__Collected data entries__.

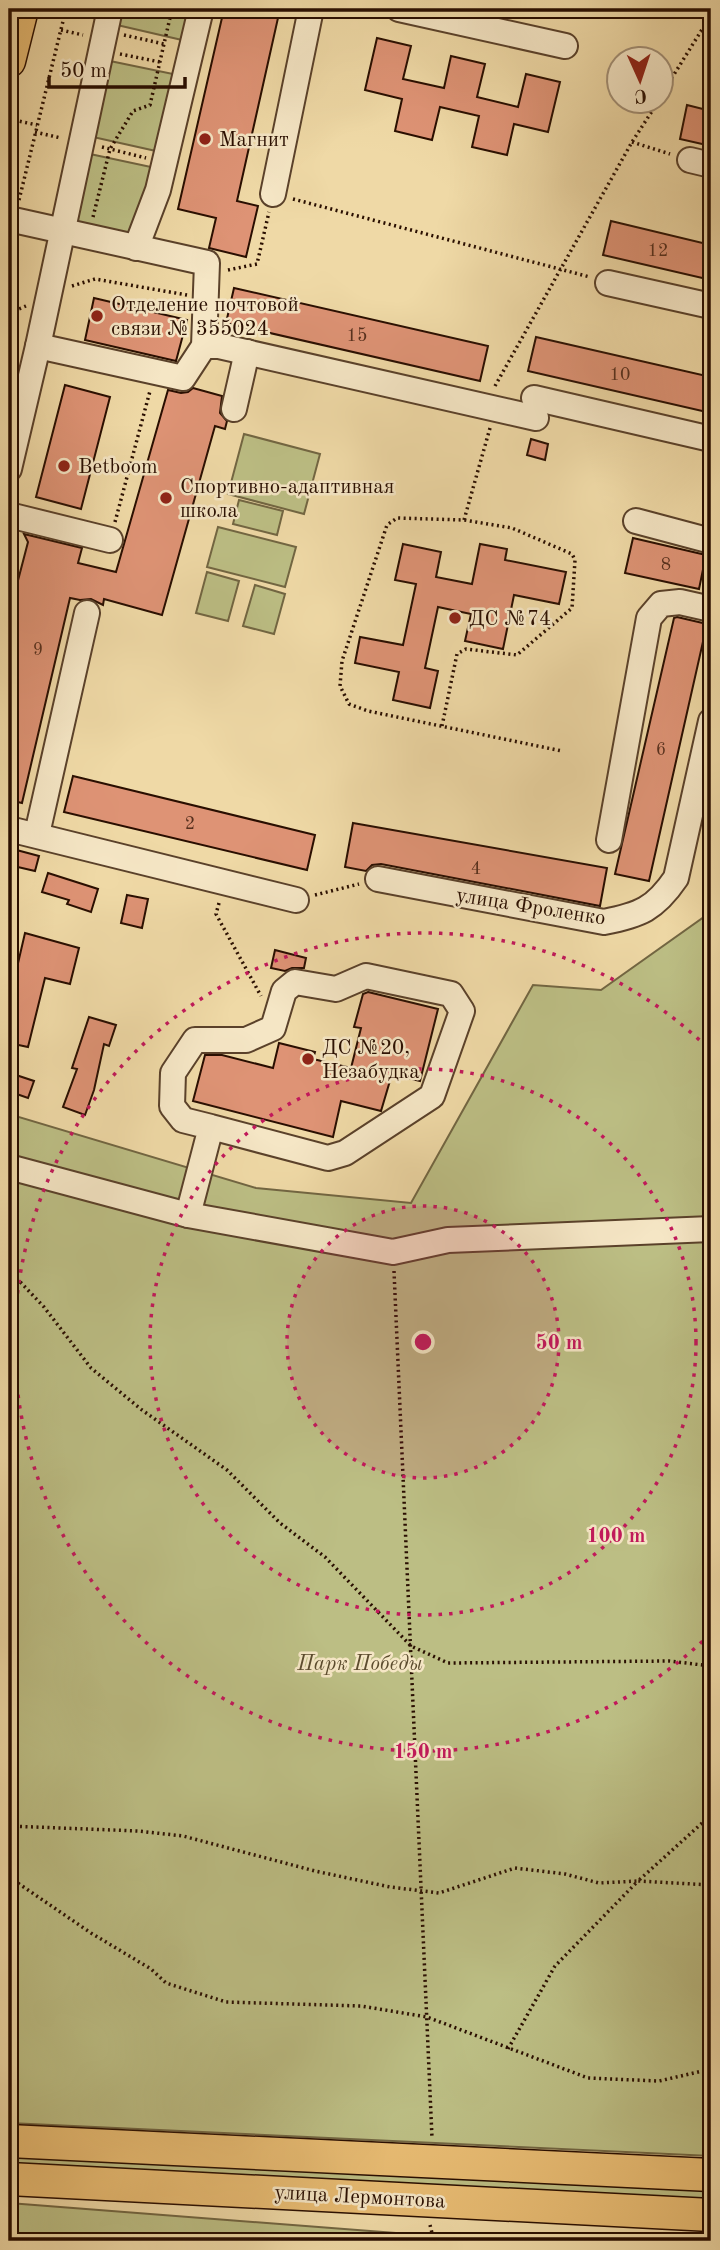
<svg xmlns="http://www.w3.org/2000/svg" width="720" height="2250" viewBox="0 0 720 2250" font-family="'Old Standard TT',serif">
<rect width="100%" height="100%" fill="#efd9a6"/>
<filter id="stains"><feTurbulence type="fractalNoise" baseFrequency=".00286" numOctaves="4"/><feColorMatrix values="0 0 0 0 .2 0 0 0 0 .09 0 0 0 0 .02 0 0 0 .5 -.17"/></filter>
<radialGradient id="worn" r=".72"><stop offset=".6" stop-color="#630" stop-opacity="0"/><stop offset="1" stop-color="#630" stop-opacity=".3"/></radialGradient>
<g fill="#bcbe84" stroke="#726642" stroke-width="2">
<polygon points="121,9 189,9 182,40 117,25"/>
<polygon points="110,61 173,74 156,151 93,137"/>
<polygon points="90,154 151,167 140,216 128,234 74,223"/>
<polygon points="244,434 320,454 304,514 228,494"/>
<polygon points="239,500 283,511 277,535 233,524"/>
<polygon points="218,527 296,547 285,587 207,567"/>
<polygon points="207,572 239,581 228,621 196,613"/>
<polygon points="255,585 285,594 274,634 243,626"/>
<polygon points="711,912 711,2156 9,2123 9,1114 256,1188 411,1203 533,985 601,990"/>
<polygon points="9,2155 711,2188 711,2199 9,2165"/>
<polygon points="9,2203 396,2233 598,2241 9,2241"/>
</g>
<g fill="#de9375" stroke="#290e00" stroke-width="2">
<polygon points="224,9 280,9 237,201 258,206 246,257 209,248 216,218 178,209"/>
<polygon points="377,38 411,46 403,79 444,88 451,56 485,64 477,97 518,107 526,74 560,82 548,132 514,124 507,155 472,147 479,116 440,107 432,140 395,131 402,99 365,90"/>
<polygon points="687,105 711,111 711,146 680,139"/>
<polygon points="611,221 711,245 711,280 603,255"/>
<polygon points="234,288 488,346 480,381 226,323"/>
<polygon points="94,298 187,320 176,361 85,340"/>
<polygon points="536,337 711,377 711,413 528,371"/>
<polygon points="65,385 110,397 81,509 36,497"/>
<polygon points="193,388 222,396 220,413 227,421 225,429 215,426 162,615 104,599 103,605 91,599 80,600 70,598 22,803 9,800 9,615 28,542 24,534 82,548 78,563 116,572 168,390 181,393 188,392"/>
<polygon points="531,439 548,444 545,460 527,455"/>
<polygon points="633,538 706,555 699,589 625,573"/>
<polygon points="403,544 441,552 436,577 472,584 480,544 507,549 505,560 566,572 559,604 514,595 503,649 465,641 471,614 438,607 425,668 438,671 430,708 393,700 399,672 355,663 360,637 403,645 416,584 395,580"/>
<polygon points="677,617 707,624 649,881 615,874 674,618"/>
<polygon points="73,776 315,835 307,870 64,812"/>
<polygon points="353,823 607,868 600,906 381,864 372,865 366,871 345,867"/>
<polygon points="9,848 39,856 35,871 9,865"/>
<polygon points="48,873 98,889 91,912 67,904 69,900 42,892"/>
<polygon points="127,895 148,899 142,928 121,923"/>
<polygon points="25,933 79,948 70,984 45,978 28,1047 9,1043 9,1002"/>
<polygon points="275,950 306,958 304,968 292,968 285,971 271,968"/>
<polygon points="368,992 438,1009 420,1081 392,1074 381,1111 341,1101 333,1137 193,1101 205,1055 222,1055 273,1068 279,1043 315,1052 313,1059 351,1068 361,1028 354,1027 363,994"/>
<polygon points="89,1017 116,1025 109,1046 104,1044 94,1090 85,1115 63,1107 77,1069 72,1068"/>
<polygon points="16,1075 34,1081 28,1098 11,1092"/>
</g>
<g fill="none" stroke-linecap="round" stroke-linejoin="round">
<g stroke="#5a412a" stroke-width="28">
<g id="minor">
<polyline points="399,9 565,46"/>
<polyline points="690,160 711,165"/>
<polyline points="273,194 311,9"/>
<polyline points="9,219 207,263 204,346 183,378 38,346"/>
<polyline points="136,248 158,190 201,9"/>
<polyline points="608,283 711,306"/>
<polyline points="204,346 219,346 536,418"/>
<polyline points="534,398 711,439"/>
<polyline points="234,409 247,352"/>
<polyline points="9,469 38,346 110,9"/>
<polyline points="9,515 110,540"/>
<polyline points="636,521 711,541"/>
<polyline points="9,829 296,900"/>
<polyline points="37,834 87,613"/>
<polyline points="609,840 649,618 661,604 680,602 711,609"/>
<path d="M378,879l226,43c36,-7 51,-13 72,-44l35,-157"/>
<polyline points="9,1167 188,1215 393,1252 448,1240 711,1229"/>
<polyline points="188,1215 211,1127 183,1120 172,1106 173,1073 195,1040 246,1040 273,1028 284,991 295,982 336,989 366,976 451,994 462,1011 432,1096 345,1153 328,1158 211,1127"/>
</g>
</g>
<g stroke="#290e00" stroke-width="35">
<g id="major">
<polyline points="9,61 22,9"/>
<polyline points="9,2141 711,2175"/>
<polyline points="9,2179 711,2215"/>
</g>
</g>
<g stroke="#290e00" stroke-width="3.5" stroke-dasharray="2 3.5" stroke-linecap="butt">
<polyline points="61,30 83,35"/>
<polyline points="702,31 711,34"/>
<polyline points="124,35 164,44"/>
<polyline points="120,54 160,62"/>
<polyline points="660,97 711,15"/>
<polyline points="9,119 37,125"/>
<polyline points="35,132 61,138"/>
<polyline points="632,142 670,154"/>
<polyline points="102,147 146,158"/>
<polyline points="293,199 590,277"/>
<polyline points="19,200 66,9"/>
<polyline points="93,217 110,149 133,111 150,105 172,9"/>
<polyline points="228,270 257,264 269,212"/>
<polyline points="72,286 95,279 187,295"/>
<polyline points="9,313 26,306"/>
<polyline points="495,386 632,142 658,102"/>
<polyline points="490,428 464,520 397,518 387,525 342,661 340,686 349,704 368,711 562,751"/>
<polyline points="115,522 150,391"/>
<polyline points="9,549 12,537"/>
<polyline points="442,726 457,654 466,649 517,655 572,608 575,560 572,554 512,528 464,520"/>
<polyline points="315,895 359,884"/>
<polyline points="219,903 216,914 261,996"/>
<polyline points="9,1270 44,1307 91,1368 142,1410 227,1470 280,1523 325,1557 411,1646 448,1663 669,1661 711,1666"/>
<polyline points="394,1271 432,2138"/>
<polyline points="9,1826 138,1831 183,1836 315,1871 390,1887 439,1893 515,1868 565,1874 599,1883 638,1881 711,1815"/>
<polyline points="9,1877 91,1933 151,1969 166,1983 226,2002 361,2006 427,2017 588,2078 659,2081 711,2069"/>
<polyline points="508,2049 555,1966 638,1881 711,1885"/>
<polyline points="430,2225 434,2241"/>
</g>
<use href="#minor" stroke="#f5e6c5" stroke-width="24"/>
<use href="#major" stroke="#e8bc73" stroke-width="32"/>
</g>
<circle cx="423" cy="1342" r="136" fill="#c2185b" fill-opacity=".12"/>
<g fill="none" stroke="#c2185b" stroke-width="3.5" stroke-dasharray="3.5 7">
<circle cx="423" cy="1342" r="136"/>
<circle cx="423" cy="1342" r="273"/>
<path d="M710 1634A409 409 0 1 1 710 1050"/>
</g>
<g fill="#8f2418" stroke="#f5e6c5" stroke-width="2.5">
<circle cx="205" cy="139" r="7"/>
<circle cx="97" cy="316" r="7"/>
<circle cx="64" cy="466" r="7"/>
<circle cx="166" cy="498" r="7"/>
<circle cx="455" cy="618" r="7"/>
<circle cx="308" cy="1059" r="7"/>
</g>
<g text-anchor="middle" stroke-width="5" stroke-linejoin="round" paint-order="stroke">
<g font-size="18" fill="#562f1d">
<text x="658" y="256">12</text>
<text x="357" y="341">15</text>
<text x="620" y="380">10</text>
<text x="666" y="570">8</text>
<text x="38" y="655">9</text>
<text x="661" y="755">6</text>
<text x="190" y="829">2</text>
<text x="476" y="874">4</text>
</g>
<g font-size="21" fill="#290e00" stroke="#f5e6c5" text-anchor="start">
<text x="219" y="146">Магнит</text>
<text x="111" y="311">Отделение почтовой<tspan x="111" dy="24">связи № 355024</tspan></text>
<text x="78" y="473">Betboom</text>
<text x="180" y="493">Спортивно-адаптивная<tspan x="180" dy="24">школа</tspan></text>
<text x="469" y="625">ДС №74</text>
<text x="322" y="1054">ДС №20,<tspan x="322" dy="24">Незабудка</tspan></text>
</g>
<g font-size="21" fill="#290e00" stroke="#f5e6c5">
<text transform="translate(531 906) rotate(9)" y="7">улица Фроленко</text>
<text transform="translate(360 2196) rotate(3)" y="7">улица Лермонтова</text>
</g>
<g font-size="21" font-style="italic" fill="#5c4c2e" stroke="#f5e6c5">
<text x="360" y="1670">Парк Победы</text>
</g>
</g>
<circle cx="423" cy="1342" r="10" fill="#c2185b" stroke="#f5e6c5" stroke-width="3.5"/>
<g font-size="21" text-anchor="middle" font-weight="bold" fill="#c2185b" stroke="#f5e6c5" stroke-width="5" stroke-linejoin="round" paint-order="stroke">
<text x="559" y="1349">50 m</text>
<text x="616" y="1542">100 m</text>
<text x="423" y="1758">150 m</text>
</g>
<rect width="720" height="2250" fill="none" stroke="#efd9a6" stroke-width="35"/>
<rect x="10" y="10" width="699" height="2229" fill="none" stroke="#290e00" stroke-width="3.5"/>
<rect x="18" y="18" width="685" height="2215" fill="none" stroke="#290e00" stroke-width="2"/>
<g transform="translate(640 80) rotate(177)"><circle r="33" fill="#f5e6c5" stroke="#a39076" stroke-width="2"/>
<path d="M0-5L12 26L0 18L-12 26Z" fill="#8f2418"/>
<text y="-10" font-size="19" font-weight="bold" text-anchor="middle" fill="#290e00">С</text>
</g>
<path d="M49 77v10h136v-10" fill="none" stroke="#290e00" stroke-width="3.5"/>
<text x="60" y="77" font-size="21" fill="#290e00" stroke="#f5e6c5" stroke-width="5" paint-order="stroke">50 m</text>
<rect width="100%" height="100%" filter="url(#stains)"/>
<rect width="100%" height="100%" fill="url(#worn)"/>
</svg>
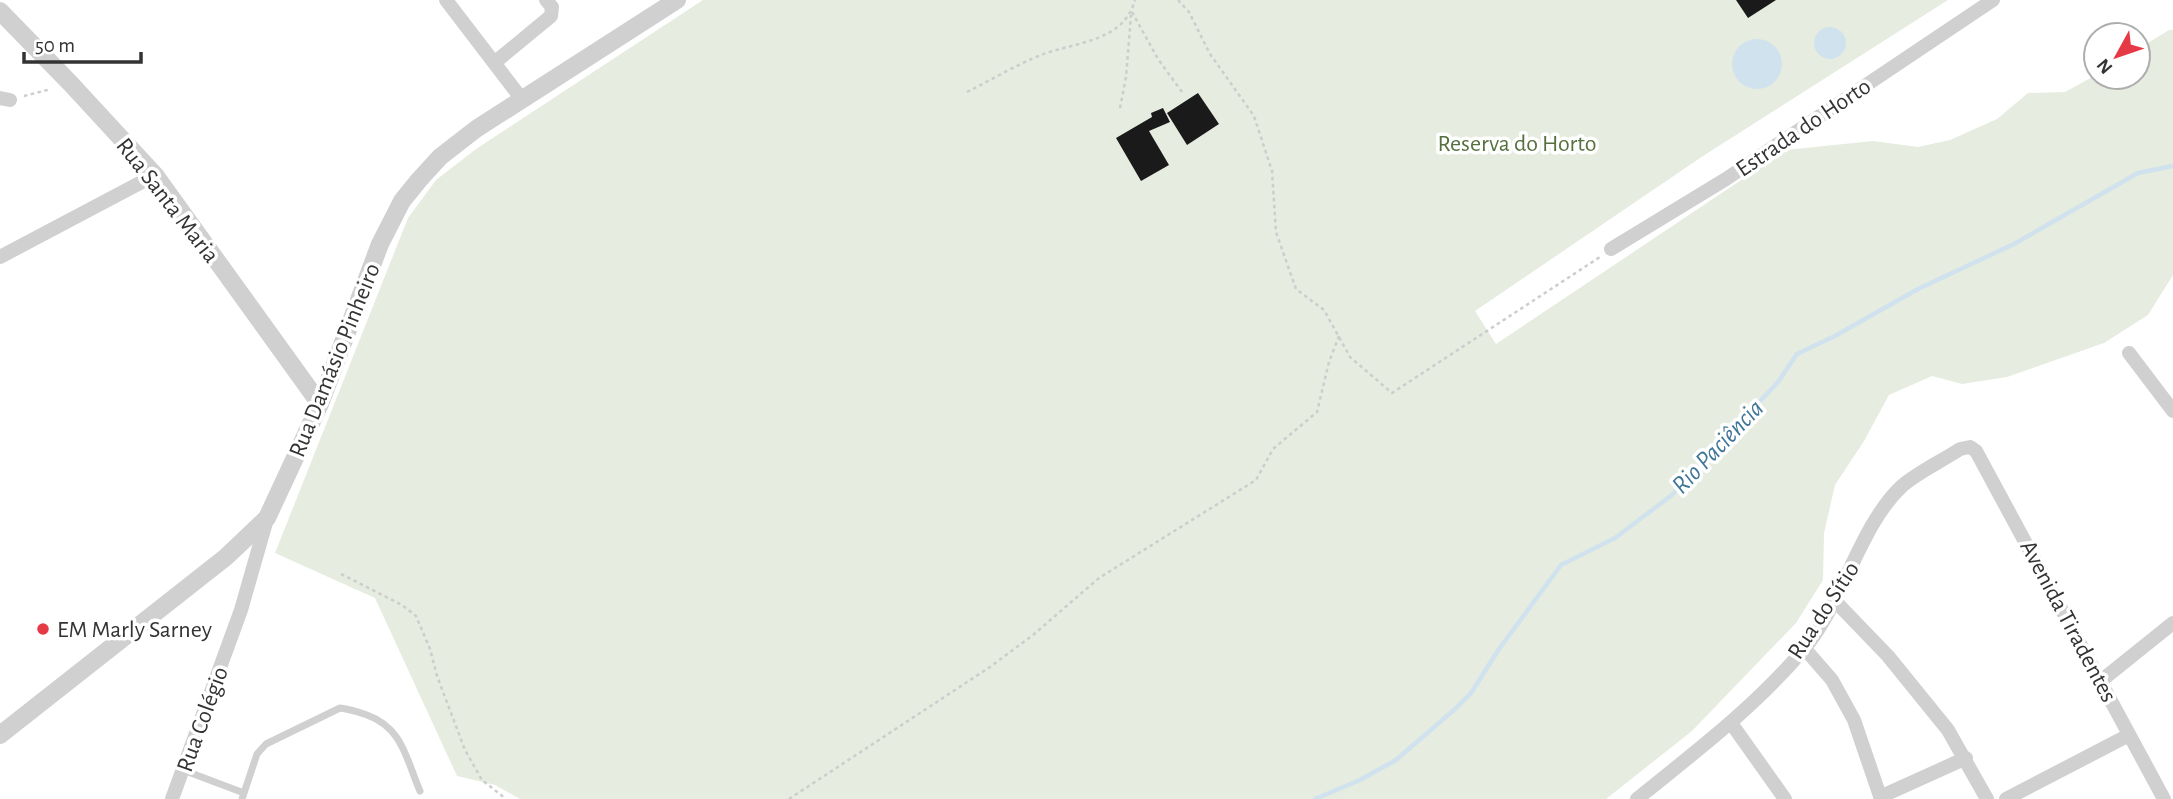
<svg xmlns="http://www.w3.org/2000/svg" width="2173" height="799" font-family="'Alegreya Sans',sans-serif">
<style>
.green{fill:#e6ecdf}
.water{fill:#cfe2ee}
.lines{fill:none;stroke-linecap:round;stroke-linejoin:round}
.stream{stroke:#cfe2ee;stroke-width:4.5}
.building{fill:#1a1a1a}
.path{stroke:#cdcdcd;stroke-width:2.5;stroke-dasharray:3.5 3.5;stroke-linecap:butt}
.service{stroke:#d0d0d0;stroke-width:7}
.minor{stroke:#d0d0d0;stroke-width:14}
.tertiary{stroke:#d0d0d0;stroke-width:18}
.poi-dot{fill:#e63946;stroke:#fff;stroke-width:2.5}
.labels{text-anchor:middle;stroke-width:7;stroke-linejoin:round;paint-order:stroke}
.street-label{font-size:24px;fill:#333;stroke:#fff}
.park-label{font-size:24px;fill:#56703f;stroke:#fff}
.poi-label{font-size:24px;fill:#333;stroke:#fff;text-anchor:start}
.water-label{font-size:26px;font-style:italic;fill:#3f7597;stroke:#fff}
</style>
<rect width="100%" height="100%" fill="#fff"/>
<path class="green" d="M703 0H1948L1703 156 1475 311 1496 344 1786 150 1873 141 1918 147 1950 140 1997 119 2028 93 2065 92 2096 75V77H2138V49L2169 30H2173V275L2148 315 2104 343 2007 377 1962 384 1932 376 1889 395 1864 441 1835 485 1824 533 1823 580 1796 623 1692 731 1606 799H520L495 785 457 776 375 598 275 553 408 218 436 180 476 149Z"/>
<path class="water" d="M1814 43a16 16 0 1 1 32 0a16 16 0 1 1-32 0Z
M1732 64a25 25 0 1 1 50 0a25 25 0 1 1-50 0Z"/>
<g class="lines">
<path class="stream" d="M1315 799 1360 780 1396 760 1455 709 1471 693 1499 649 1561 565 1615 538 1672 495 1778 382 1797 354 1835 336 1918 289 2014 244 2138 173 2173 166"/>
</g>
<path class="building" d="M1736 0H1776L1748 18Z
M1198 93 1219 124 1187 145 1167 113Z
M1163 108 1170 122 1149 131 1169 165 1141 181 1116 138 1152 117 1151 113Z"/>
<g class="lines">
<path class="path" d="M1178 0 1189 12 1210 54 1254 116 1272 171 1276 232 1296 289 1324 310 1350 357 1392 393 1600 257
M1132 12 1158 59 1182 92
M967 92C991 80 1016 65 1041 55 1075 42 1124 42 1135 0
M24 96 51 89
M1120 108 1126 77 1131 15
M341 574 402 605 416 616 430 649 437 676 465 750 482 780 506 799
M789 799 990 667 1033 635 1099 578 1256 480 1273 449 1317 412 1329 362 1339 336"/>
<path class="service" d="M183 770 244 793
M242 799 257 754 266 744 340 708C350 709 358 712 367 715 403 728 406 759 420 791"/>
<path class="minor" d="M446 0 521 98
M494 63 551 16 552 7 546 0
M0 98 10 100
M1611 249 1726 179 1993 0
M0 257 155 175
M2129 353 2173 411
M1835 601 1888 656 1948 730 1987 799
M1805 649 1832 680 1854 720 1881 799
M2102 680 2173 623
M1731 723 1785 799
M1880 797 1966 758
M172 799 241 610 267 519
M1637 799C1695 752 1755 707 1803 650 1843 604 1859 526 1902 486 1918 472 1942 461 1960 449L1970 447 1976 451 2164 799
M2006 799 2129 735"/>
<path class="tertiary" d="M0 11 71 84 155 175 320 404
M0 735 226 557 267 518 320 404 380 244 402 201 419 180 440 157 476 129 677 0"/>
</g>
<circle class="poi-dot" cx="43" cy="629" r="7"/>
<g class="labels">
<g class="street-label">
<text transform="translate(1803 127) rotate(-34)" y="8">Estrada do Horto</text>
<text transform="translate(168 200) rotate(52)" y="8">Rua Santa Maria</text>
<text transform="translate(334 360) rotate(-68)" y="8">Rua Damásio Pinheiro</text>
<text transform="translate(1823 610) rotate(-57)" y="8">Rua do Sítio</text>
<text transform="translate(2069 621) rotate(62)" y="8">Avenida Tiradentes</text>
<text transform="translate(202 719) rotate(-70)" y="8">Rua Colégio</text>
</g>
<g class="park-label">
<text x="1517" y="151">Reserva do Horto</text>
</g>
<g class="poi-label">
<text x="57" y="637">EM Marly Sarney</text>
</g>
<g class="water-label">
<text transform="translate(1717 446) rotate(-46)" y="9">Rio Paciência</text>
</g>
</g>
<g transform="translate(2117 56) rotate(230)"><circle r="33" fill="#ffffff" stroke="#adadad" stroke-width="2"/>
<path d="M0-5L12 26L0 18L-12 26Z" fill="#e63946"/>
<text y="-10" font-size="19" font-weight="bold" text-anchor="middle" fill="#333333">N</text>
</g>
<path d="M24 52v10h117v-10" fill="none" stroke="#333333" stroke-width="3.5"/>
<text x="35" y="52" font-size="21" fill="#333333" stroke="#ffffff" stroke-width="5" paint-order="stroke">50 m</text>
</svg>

__REQUIREMENT__. Give back, unchanged, the line containing "M1637 799C1695 752" and each line that comes after it in the entries above, ending with the last.

__EXERCISE OUTPUT__.
M1637 799C1695 752 1755 707 1803 650 1843 604 1859 526 1902 486 1918 472 1942 461 1960 449L1970 447 1976 451 2164 799
M2006 799 2129 735"/>
<path class="tertiary" d="M0 11 71 84 155 175 320 404
M0 735 226 557 267 518 320 404 380 244 402 201 419 180 440 157 476 129 677 0"/>
</g>
<circle class="poi-dot" cx="43" cy="629" r="7"/>
<g class="labels">
<g class="street-label">
<text transform="translate(1803 127) rotate(-34)" y="8">Estrada do Horto</text>
<text transform="translate(168 200) rotate(52)" y="8">Rua Santa Maria</text>
<text transform="translate(334 360) rotate(-68)" y="8">Rua Damásio Pinheiro</text>
<text transform="translate(1823 610) rotate(-57)" y="8">Rua do Sítio</text>
<text transform="translate(2069 621) rotate(62)" y="8">Avenida Tiradentes</text>
<text transform="translate(202 719) rotate(-70)" y="8">Rua Colégio</text>
</g>
<g class="park-label">
<text x="1517" y="151">Reserva do Horto</text>
</g>
<g class="poi-label">
<text x="57" y="637">EM Marly Sarney</text>
</g>
<g class="water-label">
<text transform="translate(1717 446) rotate(-46)" y="9">Rio Paciência</text>
</g>
</g>
<g transform="translate(2117 56) rotate(230)"><circle r="33" fill="#ffffff" stroke="#adadad" stroke-width="2"/>
<path d="M0-5L12 26L0 18L-12 26Z" fill="#e63946"/>
<text y="-10" font-size="19" font-weight="bold" text-anchor="middle" fill="#333333">N</text>
</g>
<path d="M24 52v10h117v-10" fill="none" stroke="#333333" stroke-width="3.5"/>
<text x="35" y="52" font-size="21" fill="#333333" stroke="#ffffff" stroke-width="5" paint-order="stroke">50 m</text>
</svg>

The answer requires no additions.